Task description
Reproduce the blog post about loneliness and watching 'Sex and the City' in full, word for word.
----- Provided passage -----
A different take on the same old problem

28 Sep

sex_and_the_city_007

Sometimes I feel so lonely I could die.

I’ve had a run of weekends recently when none of my friends were about. This is perhaps the fourth weekend in a row that I’ve spent swimming, going to yoga, and watching TV. This weekend I decided to start watching ‘Sex and the City’ from the beginning. There is no better therapy. So much of it rings so true. And it makes me feel OK to admit certain things to myself. Like the loneliness. The fear of dying alone. The resentment of smug couples and yummy mummies.

It hit me somewhere between Season 1 and Season 2 that – although I want to meet someone – what I’m really missing right now is, well, more friends. I don’t want to paint myself as a total loser. I do have friends. But a combination of factors means most of them don’t live in London. Or, don’t live in London anymore. Work is super sociable. During the week I’m surrounded by colleagues who I genuinely consider to be friends. But the weekends. Ugh. There’s nobody, unless I jump on a train to Scotland (which I’ve been doing more and more of this past year).

So maybe what I want isn’t necessarily a boyfriend.

I watch ‘Sex and the City’ and I’m so envious of that group of women with each other to turn to. That’s another thing – most of my friends in London are men. They’re fun. They’re great company. But it’s not the same as having a group of girlfriends.
----- Given records -----
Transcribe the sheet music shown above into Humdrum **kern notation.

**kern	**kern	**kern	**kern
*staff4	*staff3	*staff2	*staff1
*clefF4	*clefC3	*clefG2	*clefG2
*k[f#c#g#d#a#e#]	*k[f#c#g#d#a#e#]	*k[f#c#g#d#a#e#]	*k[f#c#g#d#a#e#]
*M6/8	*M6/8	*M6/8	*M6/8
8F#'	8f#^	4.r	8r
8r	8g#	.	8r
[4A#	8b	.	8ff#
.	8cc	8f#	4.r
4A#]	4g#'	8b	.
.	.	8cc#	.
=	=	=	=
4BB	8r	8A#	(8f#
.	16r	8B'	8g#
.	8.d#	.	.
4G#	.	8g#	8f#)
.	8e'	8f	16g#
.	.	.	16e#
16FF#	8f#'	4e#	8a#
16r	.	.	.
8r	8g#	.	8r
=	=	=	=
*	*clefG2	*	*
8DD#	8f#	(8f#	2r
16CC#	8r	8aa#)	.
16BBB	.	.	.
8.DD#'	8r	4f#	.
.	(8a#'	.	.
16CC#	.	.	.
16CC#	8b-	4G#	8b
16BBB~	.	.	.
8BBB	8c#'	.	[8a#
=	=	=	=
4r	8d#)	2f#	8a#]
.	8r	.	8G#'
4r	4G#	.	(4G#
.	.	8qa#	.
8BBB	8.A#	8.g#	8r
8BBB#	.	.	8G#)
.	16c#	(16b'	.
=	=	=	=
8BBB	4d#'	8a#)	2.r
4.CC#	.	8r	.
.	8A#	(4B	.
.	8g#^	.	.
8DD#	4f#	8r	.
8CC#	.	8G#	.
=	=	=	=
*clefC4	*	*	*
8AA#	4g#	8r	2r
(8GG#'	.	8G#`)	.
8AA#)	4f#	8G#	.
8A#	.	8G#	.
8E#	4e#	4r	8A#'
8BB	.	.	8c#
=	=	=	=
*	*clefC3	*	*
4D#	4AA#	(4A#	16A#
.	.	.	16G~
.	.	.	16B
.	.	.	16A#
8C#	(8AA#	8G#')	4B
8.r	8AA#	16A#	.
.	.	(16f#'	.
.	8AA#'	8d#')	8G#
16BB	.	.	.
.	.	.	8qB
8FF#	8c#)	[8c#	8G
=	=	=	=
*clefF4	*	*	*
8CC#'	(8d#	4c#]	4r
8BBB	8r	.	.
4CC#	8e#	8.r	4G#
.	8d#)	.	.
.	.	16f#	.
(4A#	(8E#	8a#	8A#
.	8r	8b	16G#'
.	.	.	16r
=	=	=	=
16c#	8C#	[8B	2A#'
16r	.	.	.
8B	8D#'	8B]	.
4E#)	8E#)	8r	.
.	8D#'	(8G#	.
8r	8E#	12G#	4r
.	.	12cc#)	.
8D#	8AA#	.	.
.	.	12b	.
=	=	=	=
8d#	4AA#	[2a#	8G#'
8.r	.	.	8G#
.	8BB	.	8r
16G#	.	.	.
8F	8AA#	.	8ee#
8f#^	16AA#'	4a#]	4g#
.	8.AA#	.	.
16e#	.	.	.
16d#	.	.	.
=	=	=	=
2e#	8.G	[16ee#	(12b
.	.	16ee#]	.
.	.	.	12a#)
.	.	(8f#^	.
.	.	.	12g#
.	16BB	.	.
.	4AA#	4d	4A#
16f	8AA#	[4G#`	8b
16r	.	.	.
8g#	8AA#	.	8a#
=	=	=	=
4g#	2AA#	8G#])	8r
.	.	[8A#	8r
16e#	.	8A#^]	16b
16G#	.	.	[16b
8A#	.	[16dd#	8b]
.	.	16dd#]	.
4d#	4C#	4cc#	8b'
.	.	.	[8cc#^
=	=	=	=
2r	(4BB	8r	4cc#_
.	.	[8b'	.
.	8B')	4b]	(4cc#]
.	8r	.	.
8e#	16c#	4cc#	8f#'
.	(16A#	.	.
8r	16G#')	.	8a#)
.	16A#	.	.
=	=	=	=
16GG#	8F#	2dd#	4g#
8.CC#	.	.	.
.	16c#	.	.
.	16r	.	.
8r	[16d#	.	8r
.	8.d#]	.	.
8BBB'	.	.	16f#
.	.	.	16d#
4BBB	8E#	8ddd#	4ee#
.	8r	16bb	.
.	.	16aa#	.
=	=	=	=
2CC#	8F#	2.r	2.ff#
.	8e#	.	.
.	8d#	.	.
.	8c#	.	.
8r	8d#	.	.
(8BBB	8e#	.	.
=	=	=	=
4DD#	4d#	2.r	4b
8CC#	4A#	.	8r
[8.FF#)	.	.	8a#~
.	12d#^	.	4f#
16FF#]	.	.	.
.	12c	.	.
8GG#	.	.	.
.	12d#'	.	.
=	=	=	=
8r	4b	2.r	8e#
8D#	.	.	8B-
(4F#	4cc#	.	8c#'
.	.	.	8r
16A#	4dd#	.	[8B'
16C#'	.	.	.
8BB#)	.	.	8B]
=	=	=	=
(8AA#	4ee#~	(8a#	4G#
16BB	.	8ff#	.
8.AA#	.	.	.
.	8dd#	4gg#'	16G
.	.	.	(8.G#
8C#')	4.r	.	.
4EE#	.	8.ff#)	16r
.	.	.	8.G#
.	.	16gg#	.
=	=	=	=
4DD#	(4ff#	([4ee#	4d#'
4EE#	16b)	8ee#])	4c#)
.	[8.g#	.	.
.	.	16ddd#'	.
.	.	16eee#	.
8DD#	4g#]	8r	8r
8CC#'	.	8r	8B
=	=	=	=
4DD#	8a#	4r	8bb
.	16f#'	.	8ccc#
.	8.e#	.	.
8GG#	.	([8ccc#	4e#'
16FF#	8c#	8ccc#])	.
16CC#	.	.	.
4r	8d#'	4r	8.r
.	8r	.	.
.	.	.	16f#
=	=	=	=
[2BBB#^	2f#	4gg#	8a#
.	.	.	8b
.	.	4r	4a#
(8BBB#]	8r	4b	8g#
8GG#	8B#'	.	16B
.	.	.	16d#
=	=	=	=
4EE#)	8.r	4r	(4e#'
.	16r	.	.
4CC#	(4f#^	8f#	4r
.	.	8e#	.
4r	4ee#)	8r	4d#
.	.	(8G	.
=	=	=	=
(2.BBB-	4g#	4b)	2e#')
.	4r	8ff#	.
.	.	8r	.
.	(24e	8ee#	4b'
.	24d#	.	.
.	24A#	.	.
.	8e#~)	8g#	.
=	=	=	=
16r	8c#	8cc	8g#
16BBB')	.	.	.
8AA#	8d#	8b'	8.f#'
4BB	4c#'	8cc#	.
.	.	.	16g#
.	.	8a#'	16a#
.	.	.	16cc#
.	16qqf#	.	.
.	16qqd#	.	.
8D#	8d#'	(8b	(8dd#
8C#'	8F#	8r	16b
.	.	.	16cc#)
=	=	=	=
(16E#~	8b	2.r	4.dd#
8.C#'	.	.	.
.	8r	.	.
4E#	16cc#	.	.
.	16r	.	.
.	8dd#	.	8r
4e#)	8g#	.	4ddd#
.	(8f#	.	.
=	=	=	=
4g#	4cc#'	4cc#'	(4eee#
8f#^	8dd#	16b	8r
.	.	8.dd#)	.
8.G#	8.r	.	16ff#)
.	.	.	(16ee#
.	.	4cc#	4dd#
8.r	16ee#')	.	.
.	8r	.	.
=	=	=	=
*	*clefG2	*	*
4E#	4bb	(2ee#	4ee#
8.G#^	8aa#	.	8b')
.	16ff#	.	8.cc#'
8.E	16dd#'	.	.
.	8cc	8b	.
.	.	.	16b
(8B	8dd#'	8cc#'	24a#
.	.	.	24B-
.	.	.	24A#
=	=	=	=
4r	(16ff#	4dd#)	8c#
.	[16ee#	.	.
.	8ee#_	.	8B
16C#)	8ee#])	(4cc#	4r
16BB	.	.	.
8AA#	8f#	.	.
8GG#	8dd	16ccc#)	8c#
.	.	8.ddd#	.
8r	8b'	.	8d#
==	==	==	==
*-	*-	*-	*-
-----
Task output
A different take on the same old problem

28 Sep

sex_and_the_city_007

Sometimes I feel so lonely I could die.

I’ve had a run of weekends recently when none of my friends were about. This is perhaps the fourth weekend in a row that I’ve spent swimming, going to yoga, and watching TV. This weekend I decided to start watching ‘Sex and the City’ from the beginning. There is no better therapy. So much of it rings so true. And it makes me feel OK to admit certain things to myself. Like the loneliness. The fear of dying alone. The resentment of smug couples and yummy mummies.

It hit me somewhere between Season 1 and Season 2 that – although I want to meet someone – what I’m really missing right now is, well, more friends. I don’t want to paint myself as a total loser. I do have friends. But a combination of factors means most of them don’t live in London. Or, don’t live in London anymore. Work is super sociable. During the week I’m surrounded by colleagues who I genuinely consider to be friends. But the weekends. Ugh. There’s nobody, unless I jump on a train to Scotland (which I’ve been doing more and more of this past year).

So maybe what I want isn’t necessarily a boyfriend.

I watch ‘Sex and the City’ and I’m so envious of that group of women with each other to turn to. That’s another thing – most of my friends in London are men. They’re fun. They’re great company. But it’s not the same as having a group of girlfriends.